- League: South Atlantic League
- Sport: Baseball
- Duration: April 16 – September 2
- Number of games: 154
- Number of teams: 8

Regular season
- League champions: Columbia Reds

Playoffs
- League champions: Montgomery Grays
- Runners-up: Macon Peaches

SAL seasons
- ← 19511953 →

= 1952 South Atlantic League season =

The 1952 South Atlantic League was a Class A baseball season played between April 16 and September 2. Eight teams played a 154-game schedule, with the top four teams qualifying for the playoffs.

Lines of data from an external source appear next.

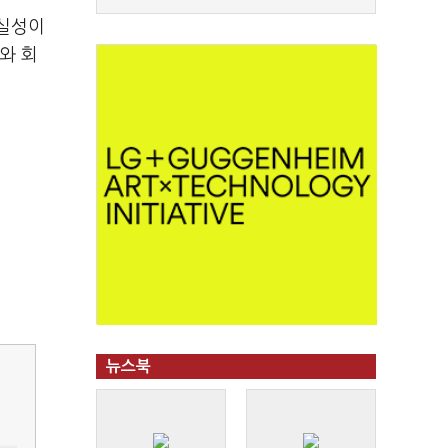
확실성이
와 회
뉴스북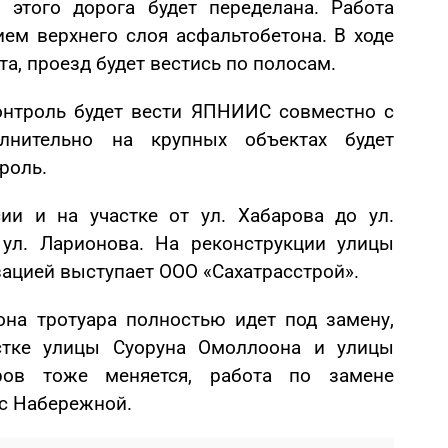
 этого дорога будет переделана. Работа
ем верхнего слоя асфальтобетона. В ходе
та, проезд будет вестись по полосам.
онтроль будет вести ЯПНИИС совместно с
лнительно на крупных объектах будет
роль.
ии и на участке от ул. Хабарова до ул.
 ул. Ларионова. На реконструкции улицы
ацией выступает ООО «Сахатрасстрой».
она тротуара полностью идет под замену,
стке улицы Суоруна Омоллоона и улицы
ров тоже меняется, работа по замене
 с Набережной.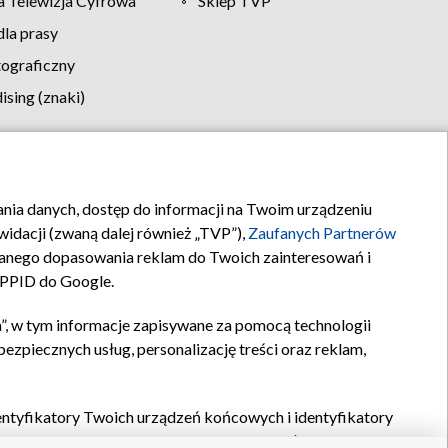
 Telewizja Cyfrowa
Sklep TVP
la prasy
tograficzny
sing (znaki)
klamy
Kontakt
rania danych, dostęp do informacji na Twoim urządzeniu
idacji (zwaną dalej również „TVP”),
Zaufanych Partnerów
anego dopasowania reklam do Twoich zainteresowań i
a PPID do Google.
”, w tym informacje zapisywane za pomocą technologii
zpiecznych usług, personalizację treści oraz reklam,
identyfikatory Twoich urządzeń końcowych i identyfikatory
P,
Zaufanych Partnerów z IAB
oraz pozostałych
Zaufanych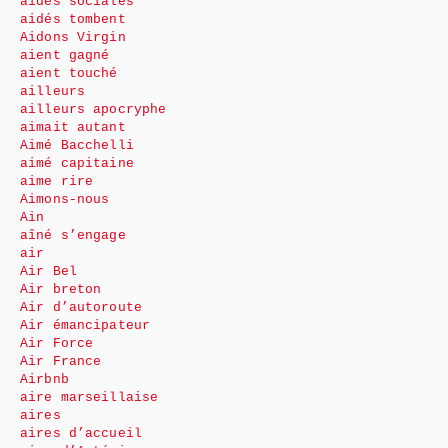
aides sociales
aidés tombent
Aidons Virgin
aient gagné
aient touché
ailleurs
ailleurs apocryphe
aimait autant
Aimé Bacchelli
aimé capitaine
aime rire
Aimons-nous
Ain
aîné s’engage
air
Air Bel
Air breton
Air d’autoroute
Air émancipateur
Air Force
Air France
Airbnb
aire marseillaise
aires
aires d’accueil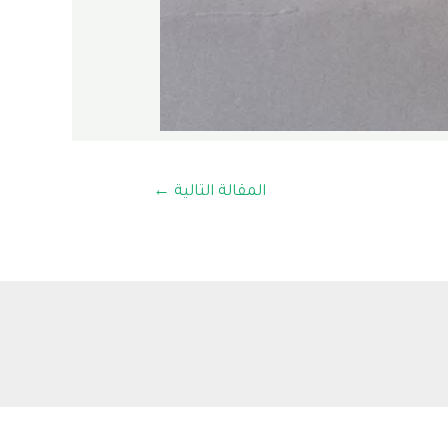
المقالة التالية
←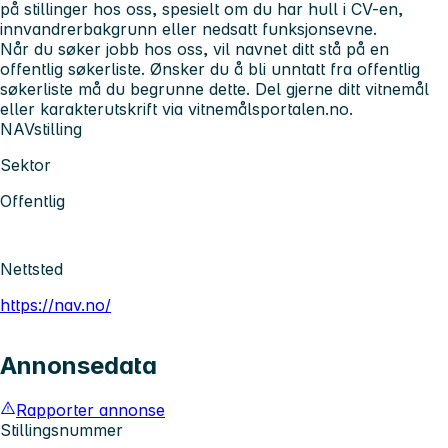
på stillinger hos oss, spesielt om du har hull i CV-en,
innvandrerbakgrunn eller nedsatt funksjonsevne.
Når du søker jobb hos oss, vil navnet ditt stå på en
offentlig søkerliste. Ønsker du å bli unntatt fra offentlig
søkerliste må du begrunne dette. Del gjerne ditt vitnemål
eller karakterutskrift via vitnemålsportalen.no.
NAVstilling
Sektor
Offentlig
Nettsted
https://nav.no/
Annonsedata
Rapporter annonse
Stillingsnummer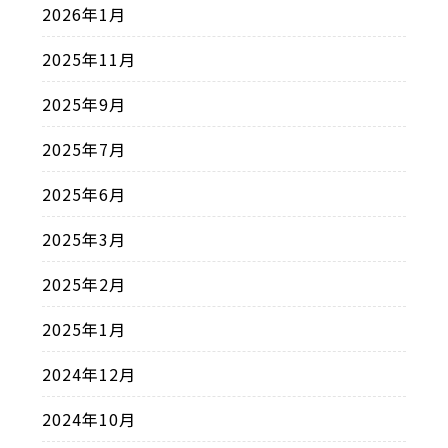
2026年1月
2025年11月
2025年9月
2025年7月
2025年6月
2025年3月
2025年2月
2025年1月
2024年12月
2024年10月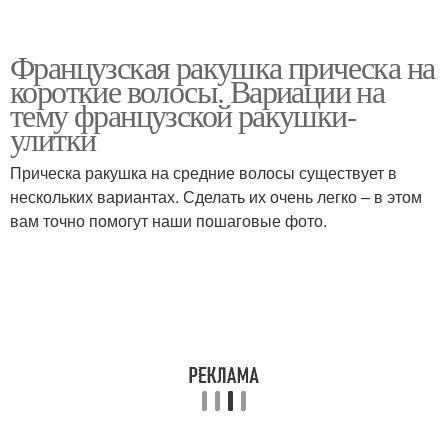
Французская ракушка прическа на
короткие волосы. Вариации на
тему французской ракушки-
улитки
Прическа ракушка на средние волосы существует в
нескольких вариантах. Сделать их очень легко – в этом
вам точно помогут наши пошаговые фото.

The Montgomery Grays won the South Atlantic League championship, defeating the Macon Peaches in the final round of the playoffs.

==Team changes==
- The Montgomery Rebels are renamed to the Montgomery Grays.
- The Macon Peaches began an affiliation with the Chicago Cubs.

==Teams==

1952 South Atlantic League
| Team | City | MLB Affiliate | Stadium |
| Augusta Tigers | Augusta, Georgia | None | Municipal Stadium |
| Charleston Rebels | Charleston, South Carolina | Pittsburgh Pirates | College Park |
| Columbia Reds | Columbia, South Carolina | Cincinnati Reds | Capital City Stadium |
| Columbus Cardinals | Columbus, Georgia | St. Louis Cardinals | Golden Park |
| Jacksonville Tars | Jacksonville, Florida | New York Giants | Durkee Field |
| Macon Peaches | Macon, Georgia | Chicago Cubs | Luther Williams Field |
| Montgomery Grays | Montgomery, Alabama | None | Municipal Field |
| Savannah Indians | Savannah, Georgia | Philadelphia Athletics | Grayson Stadium |

==Regular season==
===Summary===
- The Columbia Reds finish the season with the best record for the first time in franchise history.

===Standings===

South Atlantic League
| Team | Win | Loss | % | GB |
| Columbia Reds | 100 | 54 | .649 | – |
| Columbus Cardinals | 87 | 67 | .565 | 13 |
| Montgomery Grays | 86 | 68 | .558 | 14 |
| Macon Peaches | 83 | 71 | .539 | 17 |
| Charleston Rebels | 78 | 75 | .510 | 21.5 |
| Savannah Indians | 74 | 79 | .484 | 25.5 |
| Jacksonville Tars | 69 | 85 | .448 | 31 |
| Augusta Tigers | 38 | 116 | .247 | 62 |

==League Leaders==
===Batting leaders===

| Stat | Player | Total |
|---|---|---|
| AVG | Gill Daley, Columbus Cardinals | .365 |
| H | Tom Hamilton, Savannah Indians | 196 |
| R | Bobby Wilson, Columbia Reds | 112 |
| 2B | Tom Burgess, Columbus Cardinals Bobby Wilson, Columbia Reds | 40 |
| 3B | Gill Daley, Columbus Cardinals | 12 |
| HR | Dick Greco, Montgomery Rebels | 24 |
| RBI | Dick Greco, Montgomery Rebels | 135 |
| SB | Ross Passineau, Charleston Rebels | 38 |

===Pitching leaders===

| Stat | Player | Total |
|---|---|---|
| W | Barney Martin, Columbia Reds | 23 |
| ERA | George Dries, Charleston Rebels | 1.93 |
| CG | Bill Harrington, Savannah Indians Barney Martin, Columbia Reds | 25 |
| SHO | Knowles Piercey, Macon Peaches | 7 |
| IP | Barney Martin, Columbia Reds | 258.0 |
| SO | Barney Martin, Columbia Reds | 174 |

==Playoffs==
- The Montgomery Grays won their second consecutive South Atlantic League championship, defeating the Macon Peaches in six games.